In Oct. 2020, months after Loeffler filed her first personal financial disclosure, the couple bought a second plane. That only became public in her 2021 termination report, months after Loeffler left office. The filing values the jet—“Airplane 2”—between $5 million and $21 million, and it is also an asset of MW23 Holdings. The filing also reveals that Loeffler turned around and sold “Airplane 1” in Dec. 2020, weeks out from her run-off election and almost exactly a year after the purchase.

FAA flight records from March 2021 still list the owner as the ever-evasive Descante Capital Holdings.

There are no corporate records available for DCH. And it’s unclear whether the name is a mistaken variation on Descante Capital LLC, which does have records. They show that the registered agent at the time of the plane’s purchase was Anna Ford—a Loeffler associate who has been identified as a member of ICE.

Ford also provides a link to a cost that’s equally mysterious, but has so far gone unaddressed: The $52,000 Sprecher and Loeffler paid ICE to use a hangar.

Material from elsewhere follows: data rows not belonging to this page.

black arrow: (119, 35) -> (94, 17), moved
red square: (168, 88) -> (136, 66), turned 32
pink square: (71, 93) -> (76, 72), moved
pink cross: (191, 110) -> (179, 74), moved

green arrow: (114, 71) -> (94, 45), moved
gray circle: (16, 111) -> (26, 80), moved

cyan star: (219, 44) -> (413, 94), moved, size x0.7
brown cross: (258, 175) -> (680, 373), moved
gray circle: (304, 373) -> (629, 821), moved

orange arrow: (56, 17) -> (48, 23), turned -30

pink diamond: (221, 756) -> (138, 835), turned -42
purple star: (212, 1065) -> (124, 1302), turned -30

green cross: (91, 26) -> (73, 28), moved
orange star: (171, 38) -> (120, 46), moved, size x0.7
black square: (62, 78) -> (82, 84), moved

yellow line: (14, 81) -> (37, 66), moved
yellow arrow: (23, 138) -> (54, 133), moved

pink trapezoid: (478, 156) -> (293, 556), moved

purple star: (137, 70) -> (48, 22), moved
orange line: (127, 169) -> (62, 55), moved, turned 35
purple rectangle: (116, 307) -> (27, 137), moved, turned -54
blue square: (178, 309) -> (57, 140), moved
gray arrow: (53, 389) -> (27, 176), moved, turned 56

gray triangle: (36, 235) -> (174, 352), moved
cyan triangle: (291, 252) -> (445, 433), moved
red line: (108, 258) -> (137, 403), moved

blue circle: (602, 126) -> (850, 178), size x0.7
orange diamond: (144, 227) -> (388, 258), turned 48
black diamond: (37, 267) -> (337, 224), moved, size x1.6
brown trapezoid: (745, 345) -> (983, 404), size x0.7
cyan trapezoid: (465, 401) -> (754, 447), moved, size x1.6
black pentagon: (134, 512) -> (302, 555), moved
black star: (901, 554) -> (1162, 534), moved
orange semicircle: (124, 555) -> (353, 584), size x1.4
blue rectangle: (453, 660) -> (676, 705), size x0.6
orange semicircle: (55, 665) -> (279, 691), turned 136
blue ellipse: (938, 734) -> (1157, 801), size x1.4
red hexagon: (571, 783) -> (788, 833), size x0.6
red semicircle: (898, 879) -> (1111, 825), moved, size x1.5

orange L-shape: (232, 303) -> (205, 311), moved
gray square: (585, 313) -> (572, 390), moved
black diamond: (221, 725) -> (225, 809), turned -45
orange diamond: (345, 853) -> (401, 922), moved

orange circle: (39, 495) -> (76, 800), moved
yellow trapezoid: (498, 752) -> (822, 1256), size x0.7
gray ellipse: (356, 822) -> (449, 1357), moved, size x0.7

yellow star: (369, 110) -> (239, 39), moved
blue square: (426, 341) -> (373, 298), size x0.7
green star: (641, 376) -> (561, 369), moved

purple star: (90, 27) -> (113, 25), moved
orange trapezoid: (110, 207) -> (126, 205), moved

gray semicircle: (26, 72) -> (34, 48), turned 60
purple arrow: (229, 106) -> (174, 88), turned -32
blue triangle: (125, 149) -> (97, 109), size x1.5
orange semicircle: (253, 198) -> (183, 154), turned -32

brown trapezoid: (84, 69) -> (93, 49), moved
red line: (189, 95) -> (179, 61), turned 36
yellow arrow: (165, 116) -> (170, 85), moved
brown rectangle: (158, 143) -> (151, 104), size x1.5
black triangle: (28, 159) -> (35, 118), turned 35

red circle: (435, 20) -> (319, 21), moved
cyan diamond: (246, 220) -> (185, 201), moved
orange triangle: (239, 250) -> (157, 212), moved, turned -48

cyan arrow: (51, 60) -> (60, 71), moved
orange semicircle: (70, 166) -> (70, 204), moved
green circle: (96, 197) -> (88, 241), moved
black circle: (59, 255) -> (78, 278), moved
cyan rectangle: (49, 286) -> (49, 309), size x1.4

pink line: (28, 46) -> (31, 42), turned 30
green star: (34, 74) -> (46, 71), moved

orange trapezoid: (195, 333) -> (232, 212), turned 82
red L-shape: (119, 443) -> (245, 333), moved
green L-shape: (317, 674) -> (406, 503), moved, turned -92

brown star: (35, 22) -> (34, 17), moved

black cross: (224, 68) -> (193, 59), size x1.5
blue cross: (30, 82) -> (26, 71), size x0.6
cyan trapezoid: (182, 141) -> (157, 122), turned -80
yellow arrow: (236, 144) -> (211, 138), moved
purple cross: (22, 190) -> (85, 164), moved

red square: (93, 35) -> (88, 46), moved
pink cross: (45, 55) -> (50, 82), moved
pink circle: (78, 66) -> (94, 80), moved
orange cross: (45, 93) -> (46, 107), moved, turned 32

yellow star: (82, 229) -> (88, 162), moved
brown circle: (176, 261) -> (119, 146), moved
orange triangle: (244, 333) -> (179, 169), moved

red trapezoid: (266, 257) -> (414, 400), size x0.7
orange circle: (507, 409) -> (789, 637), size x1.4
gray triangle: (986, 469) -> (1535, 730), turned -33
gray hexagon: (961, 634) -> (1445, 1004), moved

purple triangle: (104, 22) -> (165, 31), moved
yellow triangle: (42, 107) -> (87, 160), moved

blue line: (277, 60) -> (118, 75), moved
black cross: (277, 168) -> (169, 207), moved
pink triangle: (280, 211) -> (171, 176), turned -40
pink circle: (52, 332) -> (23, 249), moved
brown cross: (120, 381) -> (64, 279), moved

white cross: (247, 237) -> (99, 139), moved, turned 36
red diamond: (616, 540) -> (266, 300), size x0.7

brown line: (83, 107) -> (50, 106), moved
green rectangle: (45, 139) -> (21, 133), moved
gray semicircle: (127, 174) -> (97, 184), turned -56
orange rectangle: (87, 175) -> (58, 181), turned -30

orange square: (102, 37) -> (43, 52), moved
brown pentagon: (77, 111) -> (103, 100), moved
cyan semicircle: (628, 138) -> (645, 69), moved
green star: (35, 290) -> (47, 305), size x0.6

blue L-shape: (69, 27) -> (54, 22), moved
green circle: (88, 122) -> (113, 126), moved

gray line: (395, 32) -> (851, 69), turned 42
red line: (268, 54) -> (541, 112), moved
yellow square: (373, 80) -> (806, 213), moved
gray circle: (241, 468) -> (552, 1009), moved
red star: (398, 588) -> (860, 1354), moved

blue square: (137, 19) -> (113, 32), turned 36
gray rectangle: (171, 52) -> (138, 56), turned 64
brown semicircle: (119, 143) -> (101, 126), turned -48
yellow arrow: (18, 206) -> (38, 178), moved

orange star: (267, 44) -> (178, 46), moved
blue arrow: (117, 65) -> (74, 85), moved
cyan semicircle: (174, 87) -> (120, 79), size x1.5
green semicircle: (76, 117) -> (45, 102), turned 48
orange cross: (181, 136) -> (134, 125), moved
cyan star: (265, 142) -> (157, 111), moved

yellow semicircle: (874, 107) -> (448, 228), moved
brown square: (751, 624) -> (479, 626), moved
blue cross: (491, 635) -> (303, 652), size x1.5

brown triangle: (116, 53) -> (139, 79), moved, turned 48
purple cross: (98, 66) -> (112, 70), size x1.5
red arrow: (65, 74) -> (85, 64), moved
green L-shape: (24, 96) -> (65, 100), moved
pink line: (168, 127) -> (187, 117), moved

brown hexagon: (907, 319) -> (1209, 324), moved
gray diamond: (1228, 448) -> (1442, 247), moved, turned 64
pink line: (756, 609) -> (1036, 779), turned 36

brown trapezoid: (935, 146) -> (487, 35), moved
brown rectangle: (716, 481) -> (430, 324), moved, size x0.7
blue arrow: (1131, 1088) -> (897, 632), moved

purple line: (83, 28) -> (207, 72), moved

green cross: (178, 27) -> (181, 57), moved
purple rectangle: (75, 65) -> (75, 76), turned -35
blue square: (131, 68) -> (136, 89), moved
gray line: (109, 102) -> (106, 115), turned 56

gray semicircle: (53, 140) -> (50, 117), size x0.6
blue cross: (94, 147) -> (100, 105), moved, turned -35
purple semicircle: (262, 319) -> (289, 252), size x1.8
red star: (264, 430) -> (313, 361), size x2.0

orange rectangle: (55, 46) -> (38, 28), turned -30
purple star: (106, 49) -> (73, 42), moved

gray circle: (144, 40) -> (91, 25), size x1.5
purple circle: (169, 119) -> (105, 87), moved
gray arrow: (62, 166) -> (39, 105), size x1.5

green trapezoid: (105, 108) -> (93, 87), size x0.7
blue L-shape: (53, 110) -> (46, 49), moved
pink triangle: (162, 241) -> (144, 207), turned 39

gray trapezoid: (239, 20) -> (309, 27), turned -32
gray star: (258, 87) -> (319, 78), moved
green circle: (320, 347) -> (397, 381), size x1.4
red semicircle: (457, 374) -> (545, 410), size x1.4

Again, as luck would have it, Sprecher owns a hangar.

Loeffler’s financial statements value the hangar at more than $1 million. It’s an asset of Sprecher’s Fulton County Hangar Services LLC—which Ford registered—and which in 2020 generated between $100,000 and $1 million in rent.

But ICE also says that Sprecher and Loeffler paid a jointly owned subsidiary for hangar space. Curiously, The Daily Beast previously reported that an ICE subsidiary, “ICE 4165 LLC” (the hangar’s street address), rents hangar space as part of a bizarre arrangement between Sprecher and a U.S. Marshals surveillance program.

Sprecher is an officer and manager of ICE 4165 LLC, according to SEC filings. In 2020, according to Loeffler’s final disclosure, Sprecher’s hangar company, Fulton County Hangar Services, opened a new bank account. He stuffed it with between $500,000 and $1 million.

Neither ICE nor Loeffler replied to a request for comment.